# Writing > General Writing >  Mask

## fly_high

Once I saw a man who looked very familiar.
When I looked at him he looked like a normal happy guy.
But then I noticed something about him. Something that most people probably miss.
I saw past his fake smile and confident posture. 
In his eyes I noticed an extreme sense of despair.
Not the sort of sadness that one has when they lose a loved one or let someone down.
This was the sort of sadness that becomes such a burden because there is something to constantly remind him of his sorrow. 
The kind of sadness one receives from unrequited love.
His love for this girl is at such an extreme amount that even though it hurts him, he cant push her away.
The mask he puts on his face is so that no one knows how much he is truly suffering.
He loves this girl so much that he endures this suffering in order to be around her. 
Although this person's presence causes him pain he justifies his torment with one thing.

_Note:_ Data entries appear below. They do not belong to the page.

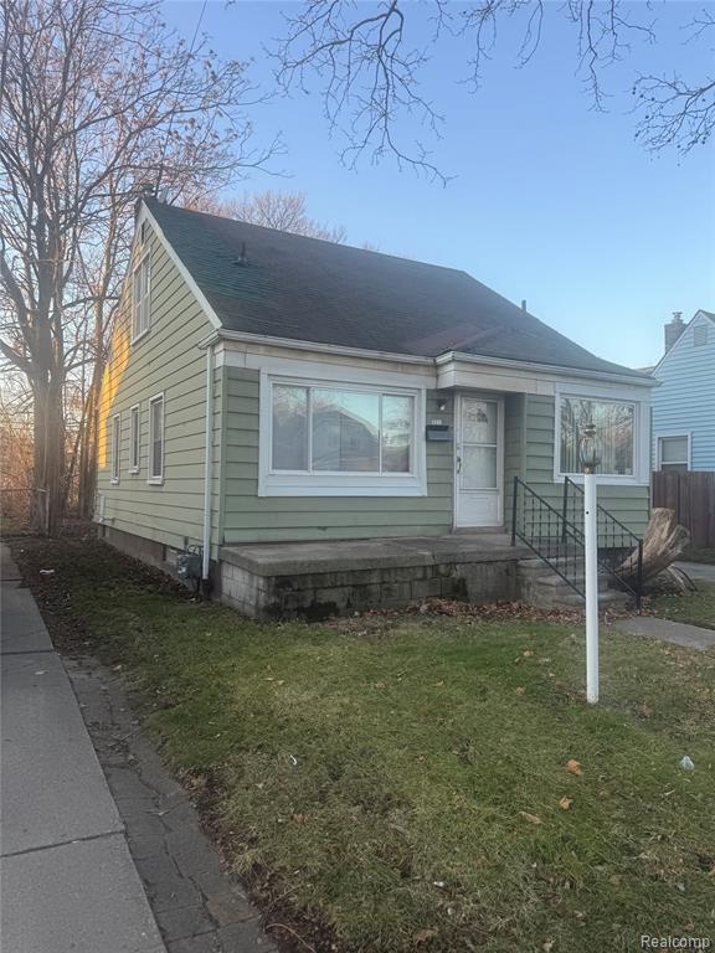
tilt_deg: +1.6
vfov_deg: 71.6
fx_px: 661
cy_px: 476
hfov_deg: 56.8
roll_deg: -0.1
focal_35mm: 24
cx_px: 358
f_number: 1.78
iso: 80
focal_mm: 6.76
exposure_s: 1/414
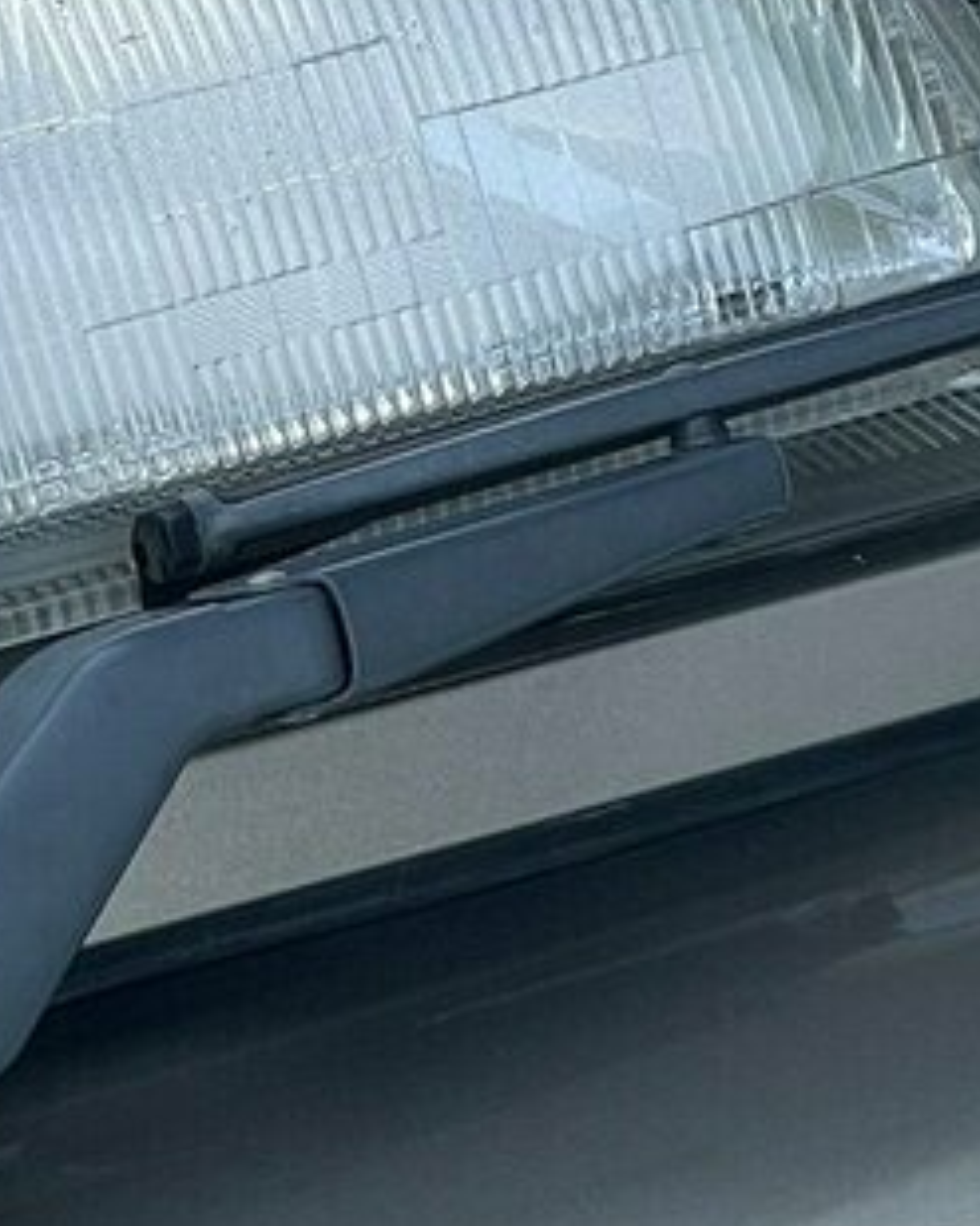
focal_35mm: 197
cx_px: -790
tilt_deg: -25.4
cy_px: 460
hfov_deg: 7.6
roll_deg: +0.5
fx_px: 7146
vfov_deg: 9.8
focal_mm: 6
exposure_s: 1/159
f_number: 2
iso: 25
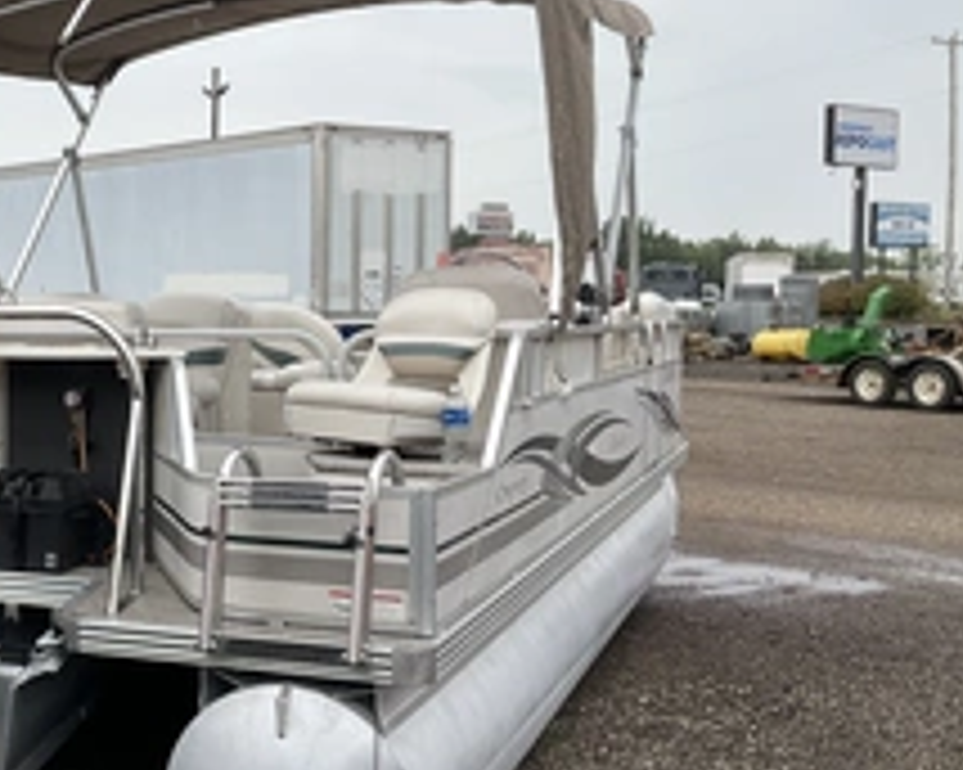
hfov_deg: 34.0
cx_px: 148
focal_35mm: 53
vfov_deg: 28.6
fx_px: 1510
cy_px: 419
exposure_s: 1/883
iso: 25
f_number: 1.8
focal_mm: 3
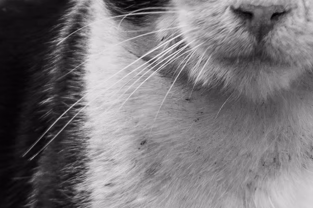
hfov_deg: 6.9
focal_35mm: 297
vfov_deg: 4.6
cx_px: 78
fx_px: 2579
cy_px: 37
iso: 200
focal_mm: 50
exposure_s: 1/40
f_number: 6.3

He needs to love this girl as much as he can so that she can always be happy. 
Seeing her unhappy at any time would be far worse than any pain he could ever endure. 

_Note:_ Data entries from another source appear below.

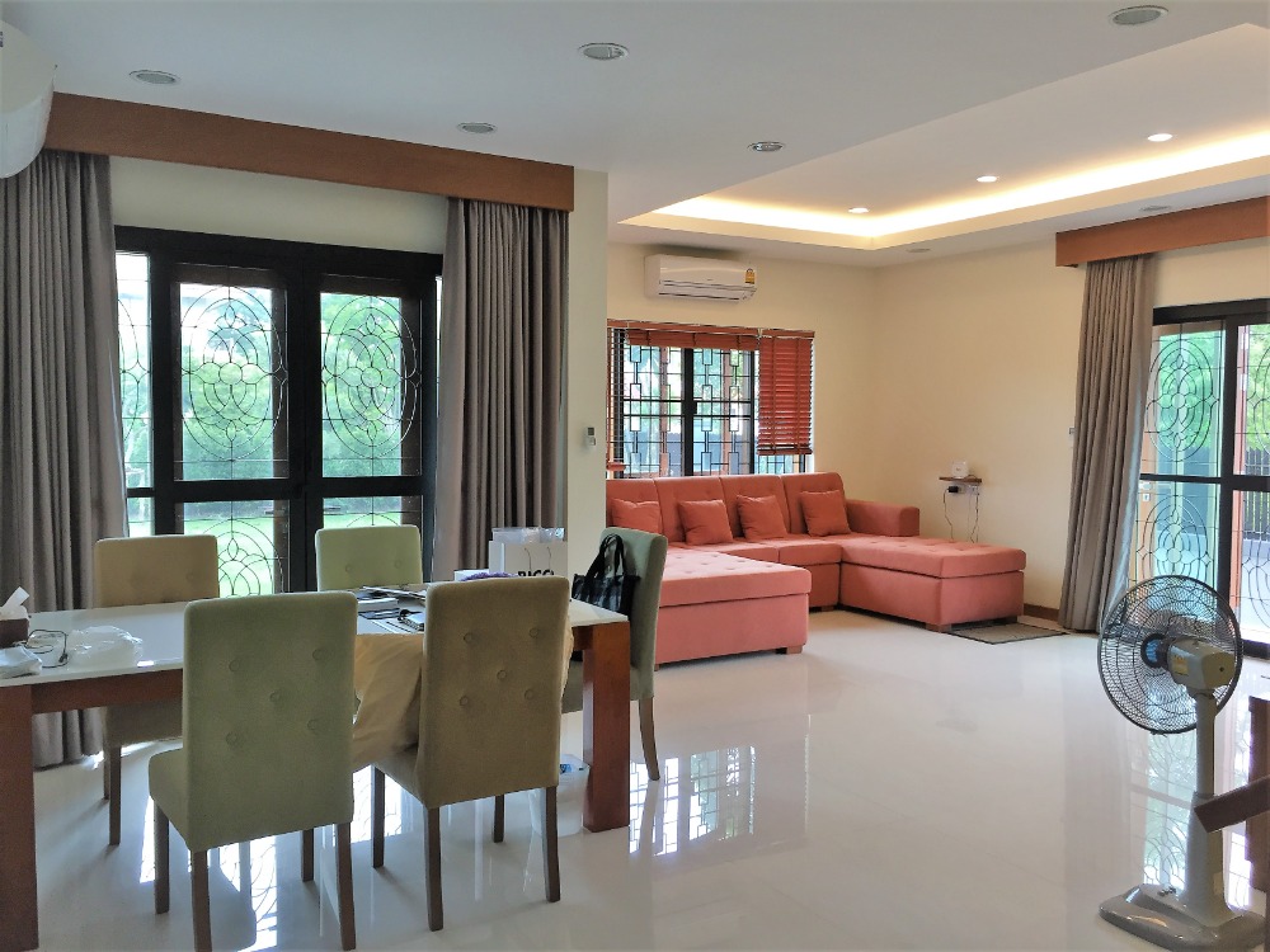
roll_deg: -1.1
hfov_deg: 61.7
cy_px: 476
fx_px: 1064
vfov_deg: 48.2
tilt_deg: -3.3
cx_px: 635
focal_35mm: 29
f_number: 2.2
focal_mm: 4.15
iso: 32
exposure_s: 1/33
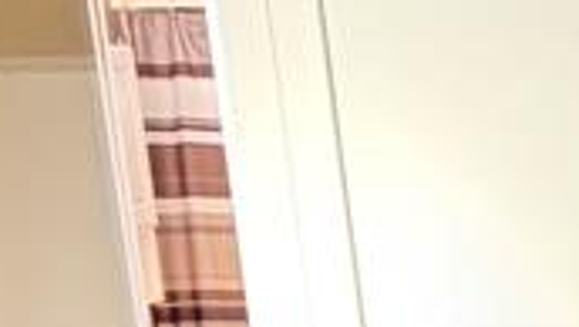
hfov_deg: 11.2
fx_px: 2596
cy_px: 890
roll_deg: +0.7
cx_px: 1269
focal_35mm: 169
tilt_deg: -15.7
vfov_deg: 6.7
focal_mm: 5.96
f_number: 1.6
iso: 1000
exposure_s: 1/20
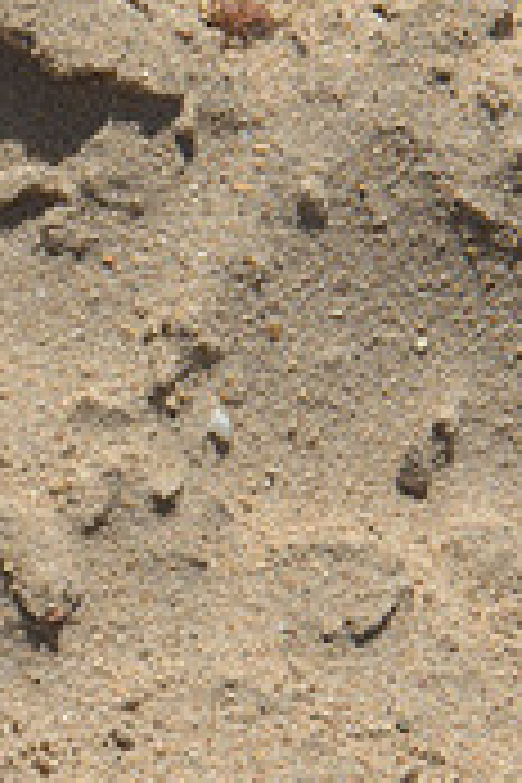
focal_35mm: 234
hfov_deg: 5.7
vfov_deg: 8.8
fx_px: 5089
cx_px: -724
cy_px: 587
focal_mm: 70
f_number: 14
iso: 200
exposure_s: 1/320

While he does not truly understand this perpetual love and undying need to make sure she's happy, he continues to believe in it.
The motive to keep her happy may be the only thing keeping him alive, even though it was the thing that caused him this pain in the first place.
Then I noticed something else about this man which made me realize why he looked so familiar. 
He was wearing the same clothes that I was. Had the same hair style, same color eyes, and was the exact same size. 
I was too lost in my head to think that there was something this extreme bothering me that I failed to notice I was looking in the mirror. 
A man so lost in his love and despair that he cannot even recognize himself. 
My mask must be even better than I think.

----------